Brief ->
Reproduce, from the line containing "Dubbel Radio" to the last line of the material, every line exactly.
◇ ◇ ◇ ◇ ◇ ◇ ◇
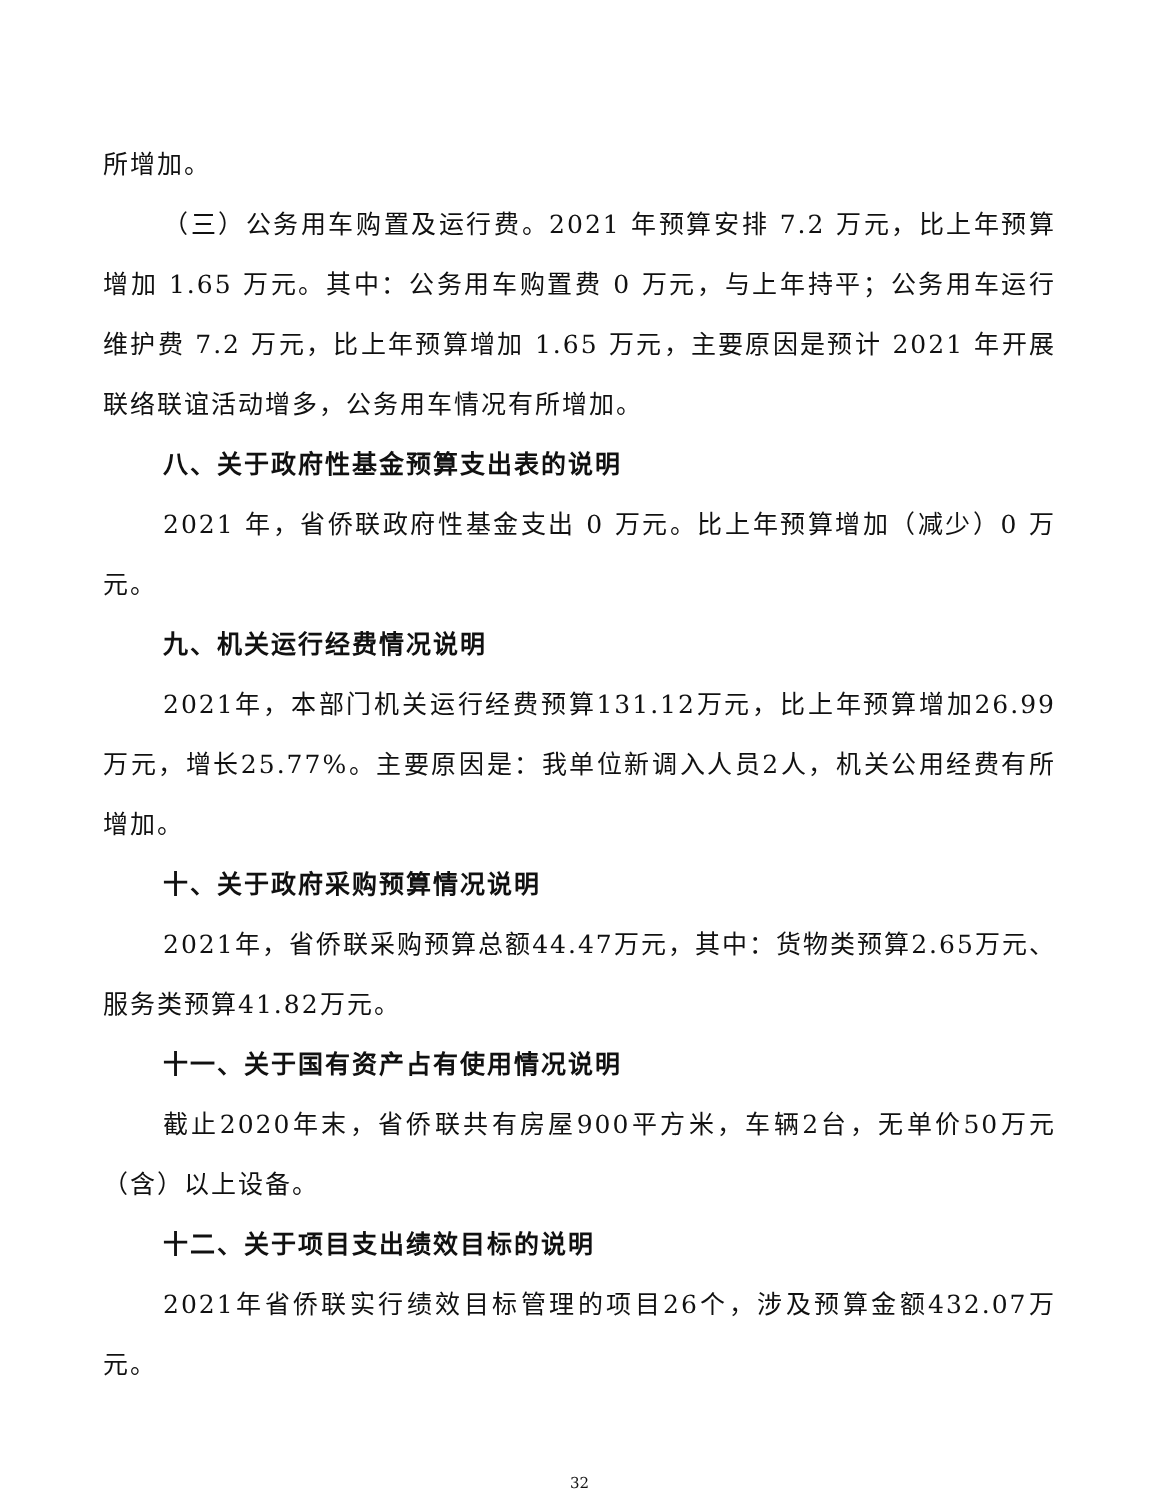所增加。
（三）公务用车购置及运行费。2021 年预算安排 7.2 万元，比上年预算增加 1.65 万元。其中：公务用车购置费 0 万元，与上年持平；公务用车运行维护费 7.2 万元，比上年预算增加 1.65 万元，主要原因是预计 2021 年开展联络联谊活动增多，公务用车情况有所增加。
八、关于政府性基金预算支出表的说明
2021 年，省侨联政府性基金支出 0 万元。比上年预算增加（减少）0 万元。
九、机关运行经费情况说明
2021年，本部门机关运行经费预算131.12万元，比上年预算增加26.99万元，增长25.77%。主要原因是：我单位新调入人员2人，机关公用经费有所增加。
十、关于政府采购预算情况说明
2021年，省侨联采购预算总额44.47万元，其中：货物类预算2.65万元、服务类预算41.82万元。
十一、关于国有资产占有使用情况说明
截止2020年末，省侨联共有房屋900平方米，车辆2台，无单价50万元（含）以上设备。
十二、关于项目支出绩效目标的说明
2021年省侨联实行绩效目标管理的项目26个，涉及预算金额432.07万元。
32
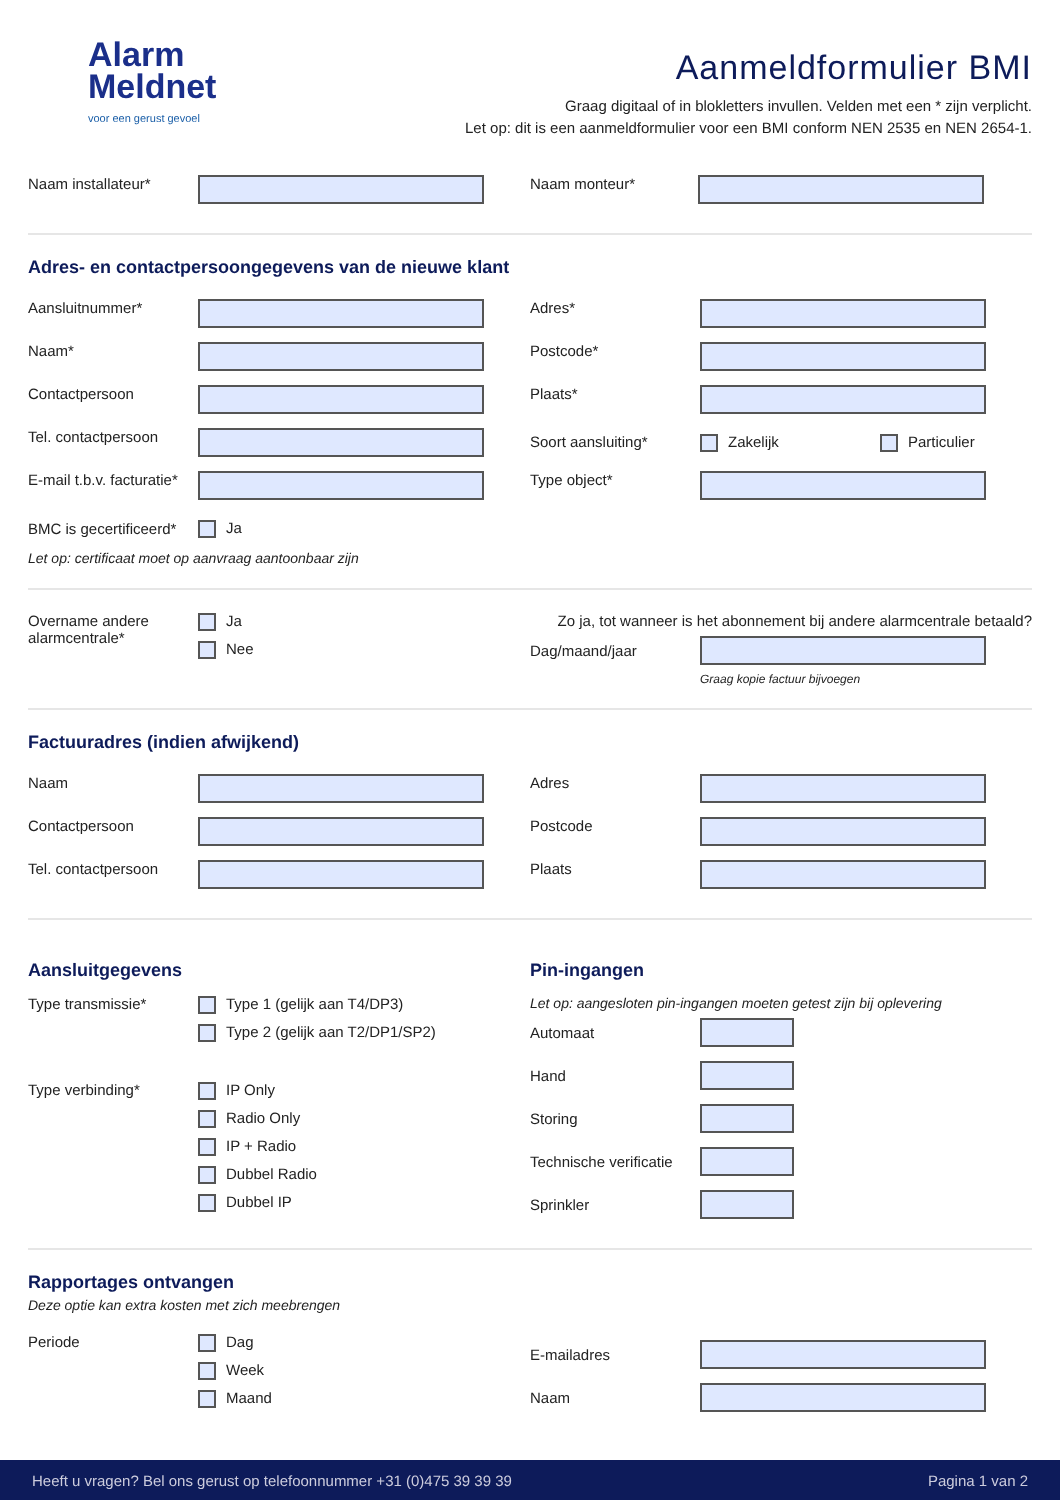Alarm
Meldnet
voor een gerust gevoel
Aanmeldformulier BMI
Graag digitaal of in blokletters invullen. Velden met een * zijn verplicht.
Let op: dit is een aanmeldformulier voor een BMI conform NEN 2535 en NEN 2654-1.
Naam installateur* Naam monteur*
Adres- en contactpersoongegevens van de nieuwe klant
Aansluitnummer* Adres*
Naam* Postcode*
Contactpersoon Plaats*
Tel. contactpersoon
Soort aansluiting* Zakelijk Particulier
E-mail t.b.v. facturatie* Type object*
BMC is gecertificeerd* Ja
Let op: certificaat moet op aanvraag aantoonbaar zijn
Overname andere
alarmcentrale*
Ja
Nee
Zo ja, tot wanneer is het abonnement bij andere alarmcentrale betaald?
Dag/maand/jaar
Graag kopie factuur bijvoegen
Factuuradres (indien afwijkend)
Naam Adres
Contactpersoon Postcode
Tel. contactpersoon Plaats
Aansluitgegevens
Type transmissie*
Type 1 (gelijk aan T4/DP3)
Type 2 (gelijk aan T2/DP1/SP2)
Type verbinding*
IP Only
Radio Only
IP + Radio
Dubbel Radio
Dubbel IP
Pin-ingangen
Let op: aangesloten pin-ingangen moeten getest zijn bij oplevering
Automaat
Hand
Storing
Technische verificatie
Sprinkler
Rapportages ontvangen
Deze optie kan extra kosten met zich meebrengen
Periode
Dag
Week
Maand
E-mailadres
Naam
Heeft u vragen? Bel ons gerust op telefoonnummer +31 (0)475 39 39 39 Pagina 1 van 2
◇ ◇ ◇ ◇ ◇ ◇ ◇
Worked solution ->
Dubbel Radio
Dubbel IP
Pin-ingangen
Let op: aangesloten pin-ingangen moeten getest zijn bij oplevering
Automaat
Hand
Storing
Technische verificatie
Sprinkler
Rapportages ontvangen
Deze optie kan extra kosten met zich meebrengen
Periode
Dag
Week
Maand
E-mailadres
Naam
Heeft u vragen? Bel ons gerust op telefoonnummer +31 (0)475 39 39 39 Pagina 1 van 2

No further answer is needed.